- _TEXT_:
_____
Fig. 1: System design and mechanism of reprogramming the magnetic anisotropy in MRSM films by DLW.
figure 1

a Schematic showing the structure of a MRSM film, which consists of silicone and magnetic NdFeB MPs wrapped by PCL shells. b Schematic of a customized DLW system for programming a magnetic anisotropy in a MRSM film. c Schematic showing steps of programming a magnetic anisotropy in a MRSM film. d Schematic showing steps of reprogramming a magnetic anisotropy in the same MRSM film to the one shown in c. e Schematic showing mechanism of multiple shape transformation modes in a reprogrammable MRSM film.

The working mechanism for reprogramming the magnetic anisotropy is described as follows. Initially, the NdFeB@PCL MPs are randomly oriented in an as-prepared MRSM film, resulting in no total magnetization. As the PCL shell melts due to the localized laser heating, the magnetic orientations of the encapsulated NdFeB MPs are realigned to the direction of the programming magnetic field (Fig. 1c). The reason of choosing PCL is that its melting temperature is much lower than the silicone, so that the laser power can be controlled to minimize damage to the silicone. After the laser is removed from the exposed areas, PCL is quickly solidified, thus fixing the programmed magnetic orientations of the NdFeB MPs in the patterned domains. By digitally controlling the laser scanning meanwhile dynamically changing the directions of the programming magnetic field, the magnetic domains with different magnetic orientations can be realized for a complex magnetic anisotropy in a MRSM film (Fig. 1c). As the phase change of PCL is reversible, the programmed magnetic anisotropy can be easily rewritten into a different one by following the same procedure (Fig. 1d). By this way, diversified shape transformation modes can be reconfigured for various magnetic actuations in the same MRSM film (Fig. 1e).
_____
- _INFORMATION PROVIDED_:
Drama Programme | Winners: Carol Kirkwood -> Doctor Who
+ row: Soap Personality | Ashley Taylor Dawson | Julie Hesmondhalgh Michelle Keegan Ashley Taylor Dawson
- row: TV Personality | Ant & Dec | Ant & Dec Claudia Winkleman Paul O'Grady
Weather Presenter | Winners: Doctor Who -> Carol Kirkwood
_____
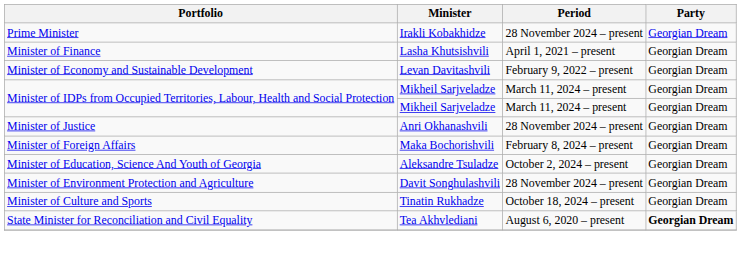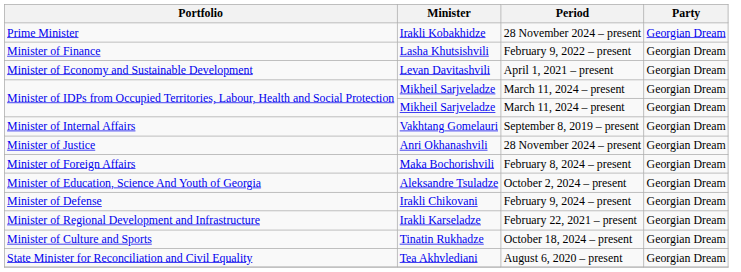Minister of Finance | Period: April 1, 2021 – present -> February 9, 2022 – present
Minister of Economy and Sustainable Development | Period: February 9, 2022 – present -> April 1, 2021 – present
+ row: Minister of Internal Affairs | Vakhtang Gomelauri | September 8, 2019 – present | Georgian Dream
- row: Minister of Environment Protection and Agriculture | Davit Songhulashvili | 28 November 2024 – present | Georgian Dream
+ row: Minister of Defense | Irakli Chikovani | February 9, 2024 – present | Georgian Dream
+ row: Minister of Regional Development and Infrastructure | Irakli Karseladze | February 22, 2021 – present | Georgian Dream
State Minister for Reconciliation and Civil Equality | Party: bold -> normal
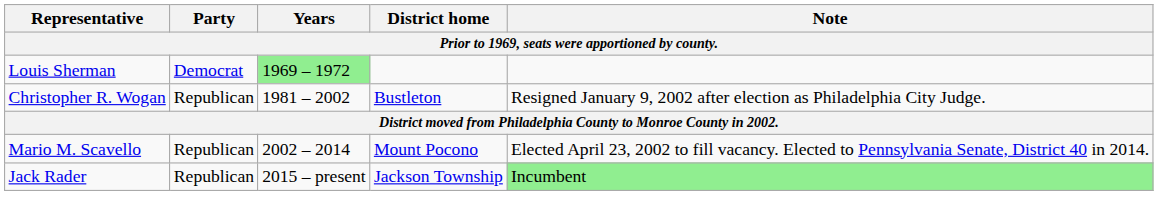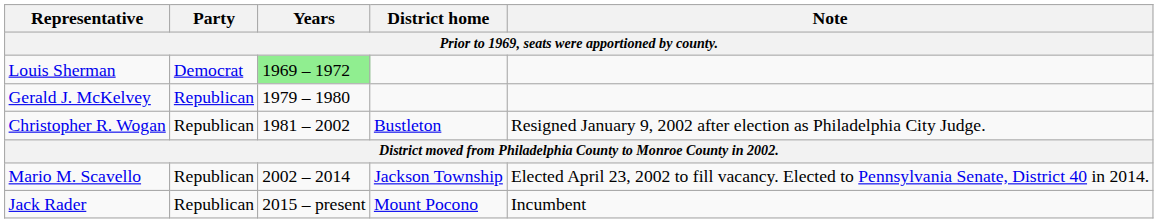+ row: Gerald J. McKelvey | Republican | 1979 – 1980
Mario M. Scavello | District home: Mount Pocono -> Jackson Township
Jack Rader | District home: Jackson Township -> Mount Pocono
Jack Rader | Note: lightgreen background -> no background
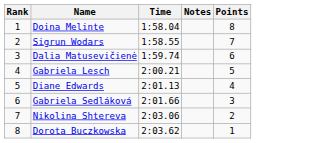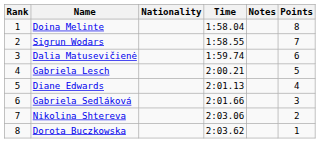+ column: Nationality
_____
- _SET OF TASKS_:
#1 According to the MRSM film passage, what does an MRSM film consist of?
#2 Set down the portion of the MRSM film passage from "Fig. 1: System" to "reprogrammable MRSM film.", with no changes to its wording.
The rows have no connection to the MRSM film passage.

- _REPLIES_:
#1 Silicone and magnetic NdFeB MPs wrapped by PCL shells.

#2
Fig. 1: System design and mechanism of reprogramming the magnetic anisotropy in MRSM films by DLW.
figure 1

a Schematic showing the structure of a MRSM film, which consists of silicone and magnetic NdFeB MPs wrapped by PCL shells. b Schematic of a customized DLW system for programming a magnetic anisotropy in a MRSM film. c Schematic showing steps of programming a magnetic anisotropy in a MRSM film. d Schematic showing steps of reprogramming a magnetic anisotropy in the same MRSM film to the one shown in c. e Schematic showing mechanism of multiple shape transformation modes in a reprogrammable MRSM film.